ACTIVITY LIST:
#1 Say whether each statement below agrees with the raid5-cache patch note. Answer yes or no for each, and quote the exact words of the note that decide it.
(a) Hot-remove waits for pending writes to finish before it removes the journal disk.
(b) An array that supports a journal but has no journal disk is marked read-only.
(c) The patch changes three files.
#2 Write what follows the last line of the raid5-cache patch note, continuing it from that point.

EXERCISE PASSAGE:
——

[PATCH] raid5-cache: add journal hot add/remove support

Shaohua Li <shli@xxxxxx> · Mon, 14 Dec 2015 22:22:36 -0800

Add support for journal disk hot add/remove. Mostly trival checks in md
part. The raid5 part is a little tricky. For hot-remove, we can't wait
pending write as it's called from raid5d. The wait will cause deadlock.
We simplily fail the hot-remove. A hot-remove retry can success
eventually since if journal disk is faulty all pending write will be
failed and finish. For hot-add, since an array supporting journal but
without journal disk will be marked read-only, we are safe to hot add
journal without stopping IO (should be read IO, while journal only
handles write IO).

Signed-off-by: Shaohua Li <shli@xxxxxx>
---
 drivers/md/md.c    | 44 +++++++++++++++++++++++++++++++++-----------
 drivers/md/raid5.c | 31 +++++++++++++++++++++++--------
 2 files changed, 56 insertions(+), 19 deletions(-)

——

RECORDED DATA:
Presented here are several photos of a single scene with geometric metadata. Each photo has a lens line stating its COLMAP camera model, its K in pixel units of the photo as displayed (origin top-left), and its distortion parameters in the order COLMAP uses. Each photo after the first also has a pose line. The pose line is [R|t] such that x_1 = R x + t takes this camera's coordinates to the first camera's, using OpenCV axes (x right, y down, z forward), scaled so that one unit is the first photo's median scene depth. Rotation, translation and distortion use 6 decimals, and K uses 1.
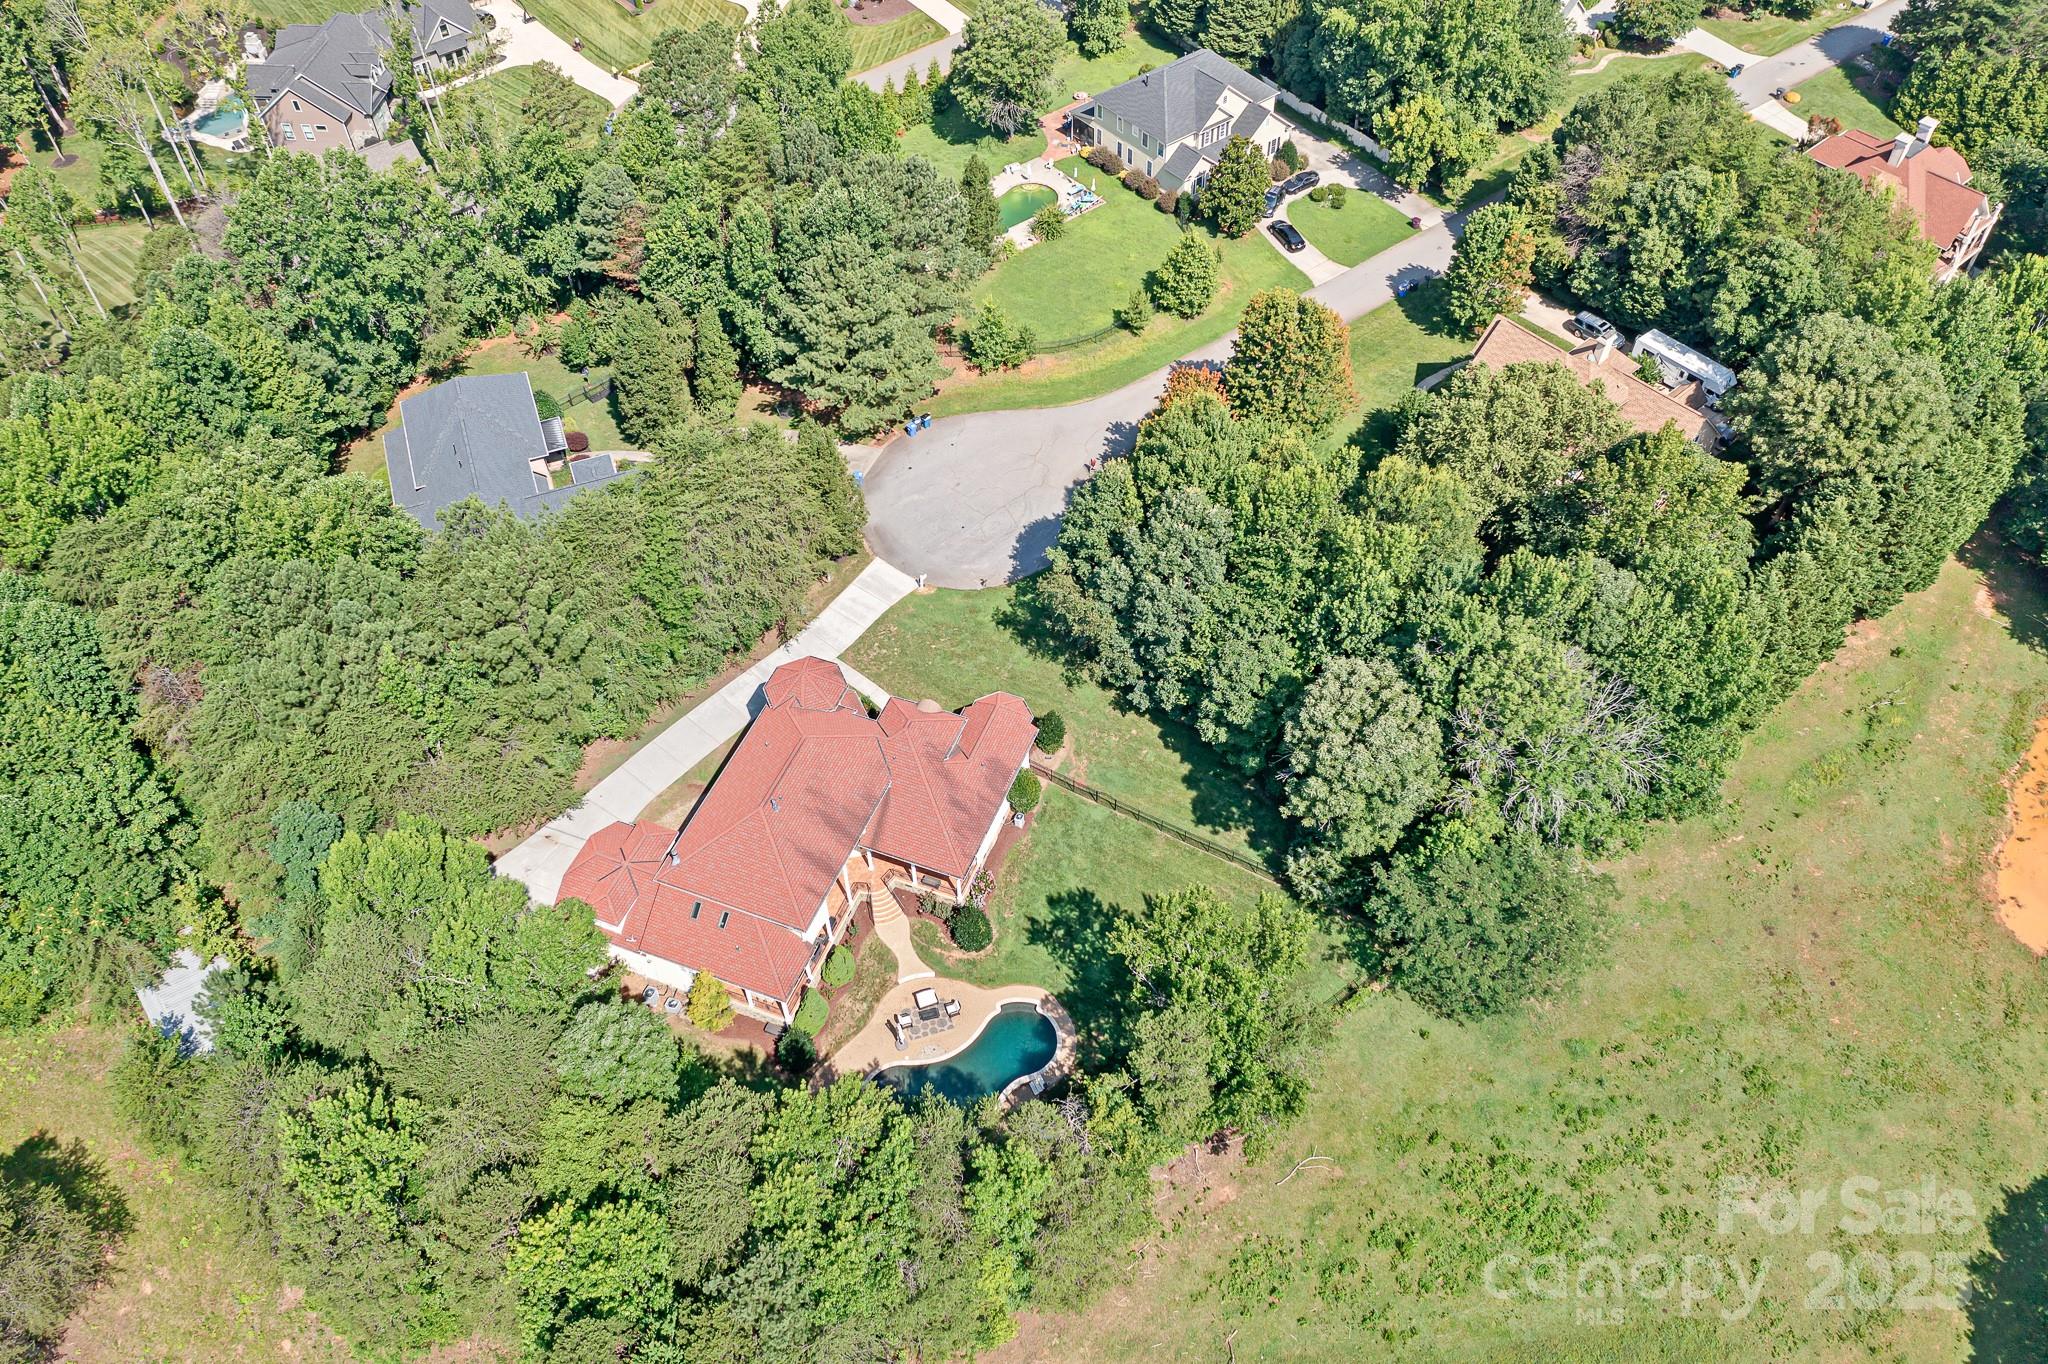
lens RADIAL K [[1616.3, 0, 1027.3], [0, 1616.3, 681.3], [0, 0, 1]] dist [-0.023865, 0.003237]
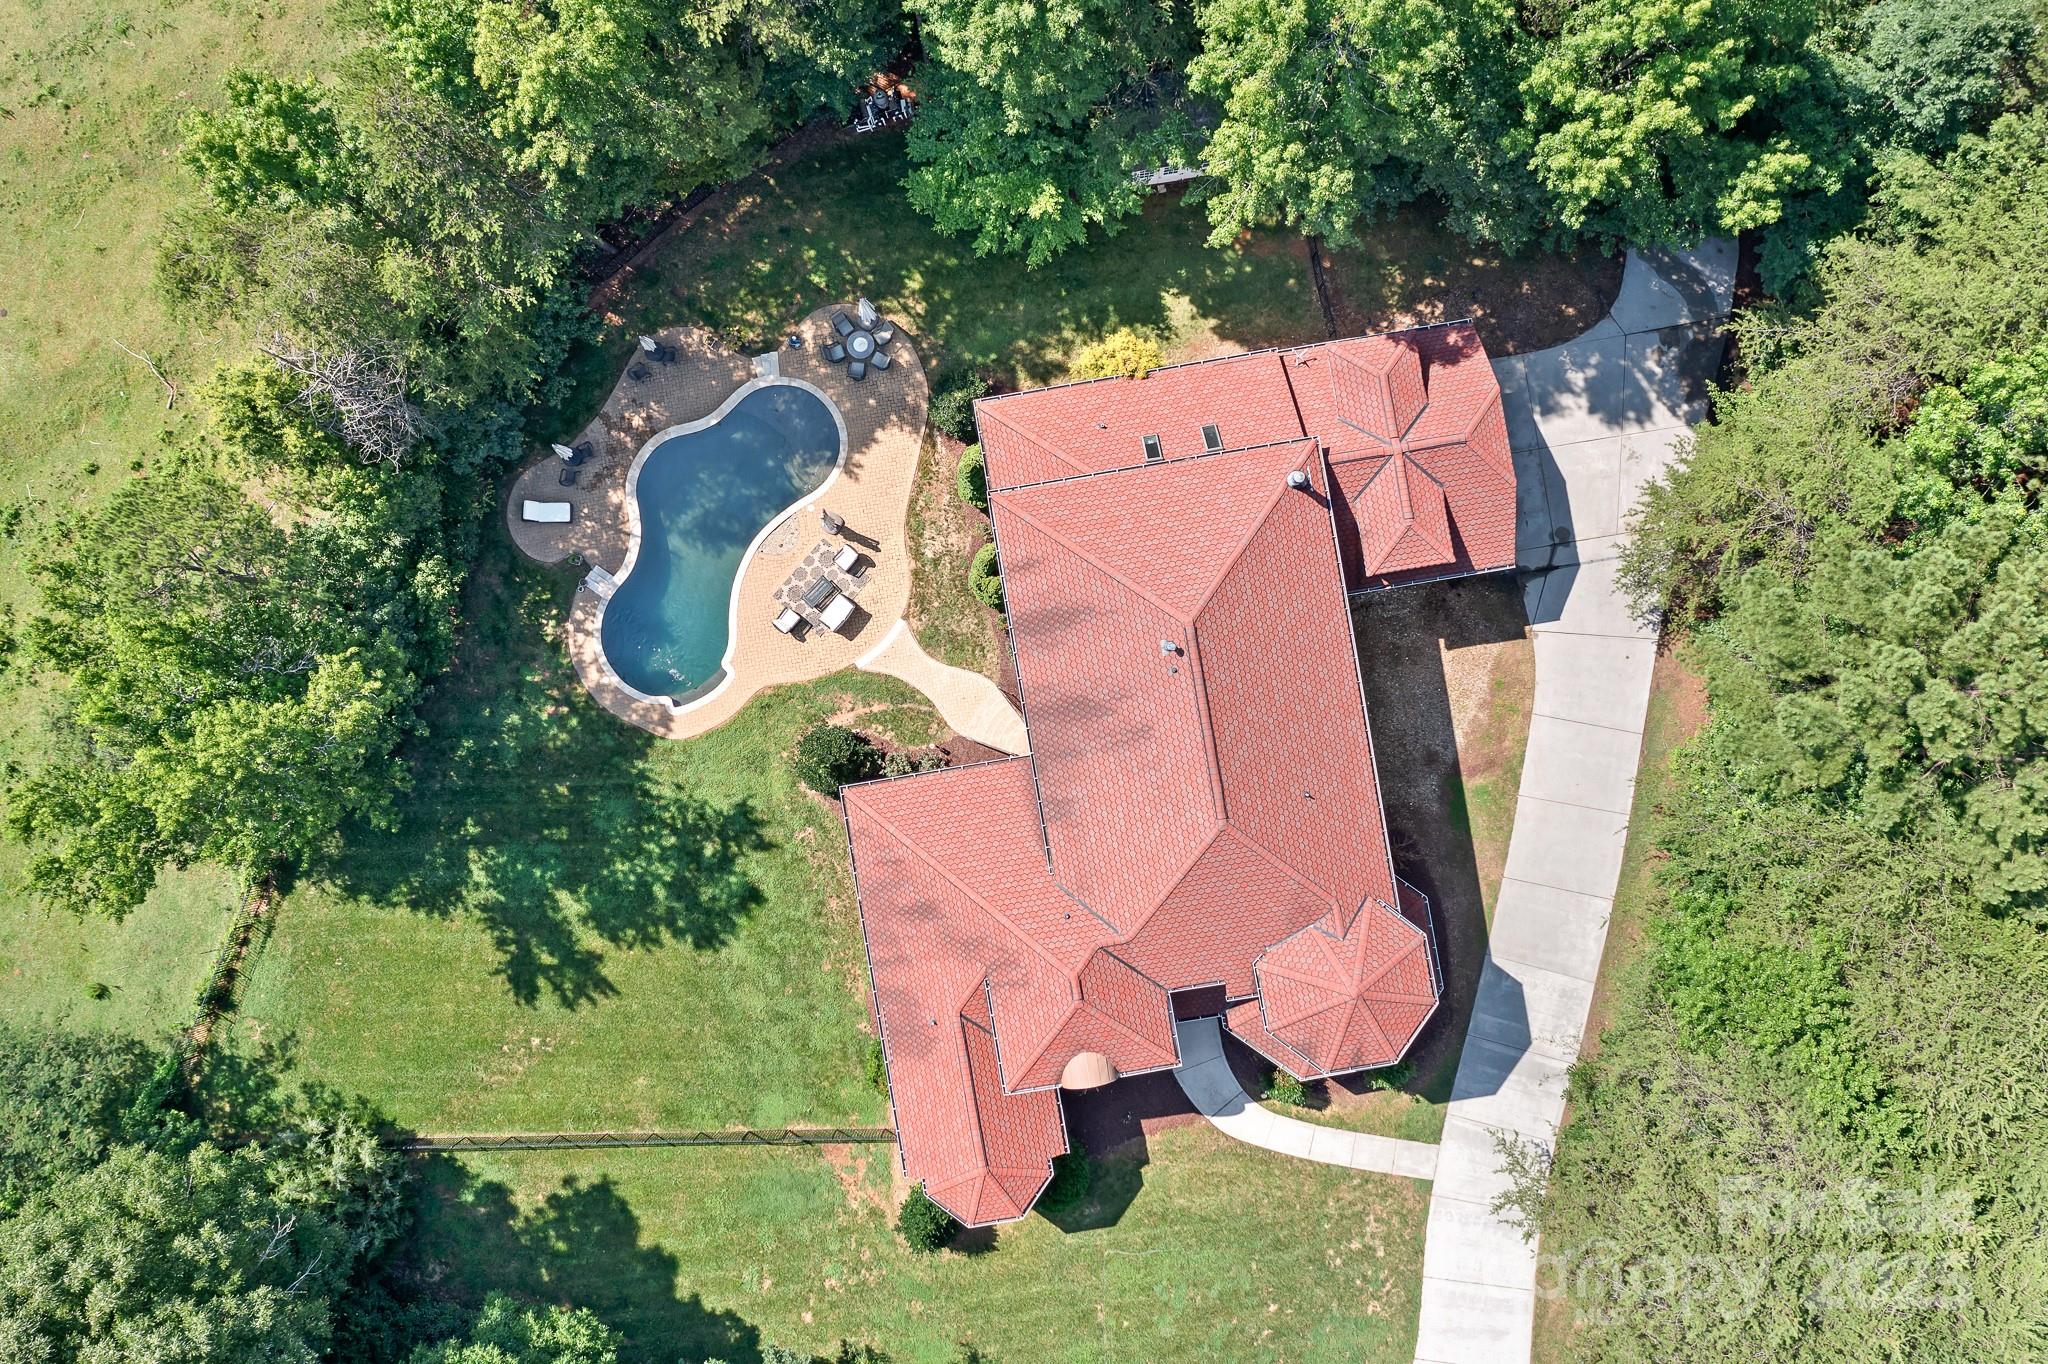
lens RADIAL K [[1616.3, 0, 1026.1], [0, 1616.3, 677.9], [0, 0, 1]] dist [-0.023865, 0.003237]
pose [[-0.852967, 0.521014, 0.031505, -0.123918], [-0.369762, -0.645744, 0.668049, -0.224270], [0.368407, 0.558175, 0.743450, 0.602741]]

——

EXERCISE RESULTS:
#1
(a) No: "we can't wait pending write as it's called from raid5d."
(b) Yes: "an array supporting journal but without journal disk will be marked read-only"
(c) No: "2 files changed"

#2
diff --git a/drivers/md/md.c b/drivers/md/md.c
index 807095f..de9e3a1 100644
--- a/drivers/md/md.c
+++ b/drivers/md/md.c
@@ -2053,7 +2053,9 @@ static int bind_rdev_to_array(struct md_rdev *rdev, struct mddev *mddev)
 
 	/* make sure rdev->sectors exceeds mddev->dev_sectors */
 	if (rdev->sectors && (mddev->dev_sectors == 0 ||
-			rdev->sectors < mddev->dev_sectors)) {
+			rdev->sectors < mddev->dev_sectors) &&
+	    !(test_bit(MD_HAS_JOURNAL, &mddev->flags) &&
+	      test_bit(Journal, &rdev->flags))) {
 		if (mddev->pers) {
 			/* Cannot change size, so fail
 			 * If mddev->level <= 0, then we don't care
@@ -2084,7 +2086,9 @@ static int bind_rdev_to_array(struct md_rdev *rdev, struct mddev *mddev)
 		}
 	}
 	rcu_read_unlock();
-	if (mddev->max_disks && rdev->desc_nr >= mddev->max_disks) {
+	if (mddev->max_disks && rdev->desc_nr >= mddev->max_disks &&
+	    !(test_bit(MD_HAS_JOURNAL, &mddev->flags) &&
+	     test_bit(Journal, &rdev->flags))) {
 		printk(KERN_WARNING "md: %s: array is limited to %d devices\n",
 		       mdname(mddev), mddev->max_disks);
 		return -EBUSY;
@@ -6031,8 +6035,25 @@ static int add_new_disk(struct mddev *mddev, mdu_disk_info_t *info)
 		else
 			clear_bit(WriteMostly, &rdev->flags);
 
-		if (info->state & (1<<MD_DISK_JOURNAL))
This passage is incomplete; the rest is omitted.